## Record set

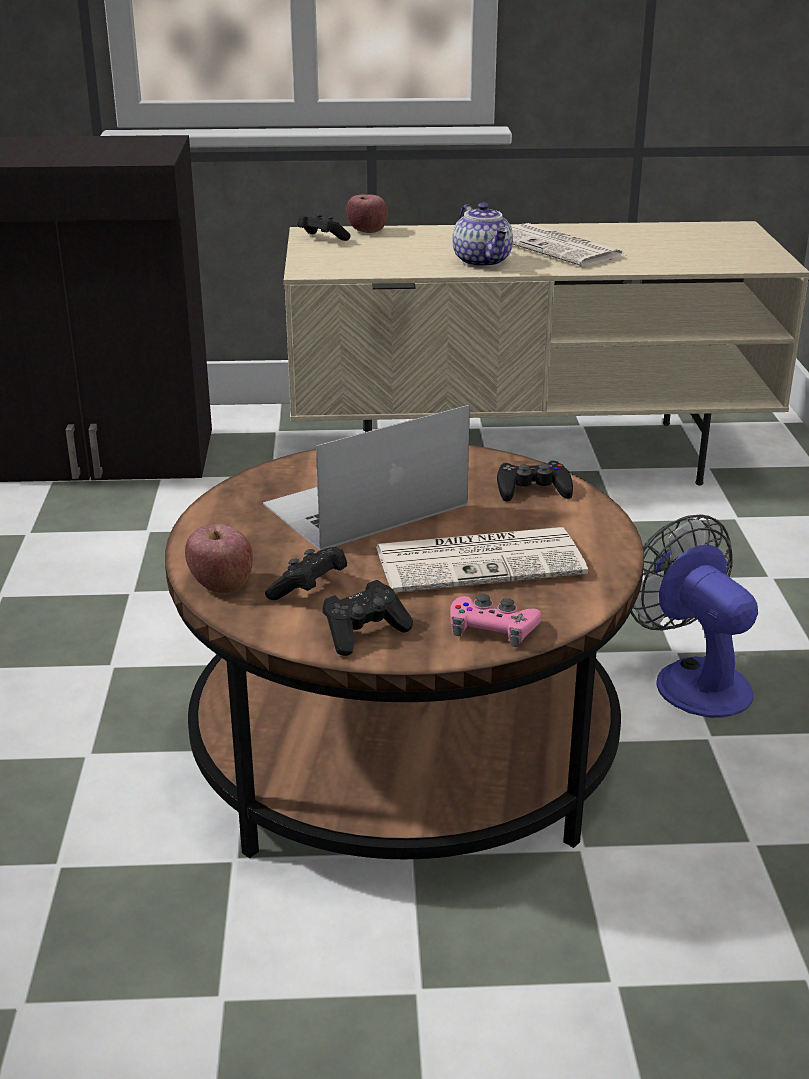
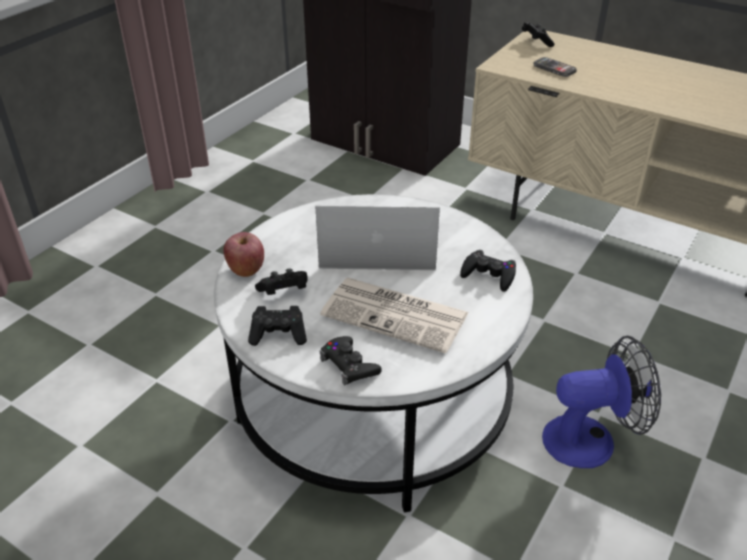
camera: 35 degrees right, 10 degrees up
brown coffee table [165,445,644,859] -> white coffee table [214,194,533,513]
apple [347,194,388,233] -> none
pink game controller [450,594,541,647] -> black game controller [319,336,381,385]
teapot [452,202,513,268] -> none
newspaper [511,223,626,266] -> none
fan [631,514,758,718] -> fan turned 75 degrees clockwise [542,336,661,468]
none -> phone [533,57,577,77]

## Task statement
When printing the entries, leave out the images and keep everything else exact.

## Task solution
camera: 35 degrees right, 10 degrees up
brown coffee table [165,445,644,859] -> white coffee table [214,194,533,513]
apple [347,194,388,233] -> none
pink game controller [450,594,541,647] -> black game controller [319,336,381,385]
teapot [452,202,513,268] -> none
newspaper [511,223,626,266] -> none
fan [631,514,758,718] -> fan turned 75 degrees clockwise [542,336,661,468]
none -> phone [533,57,577,77]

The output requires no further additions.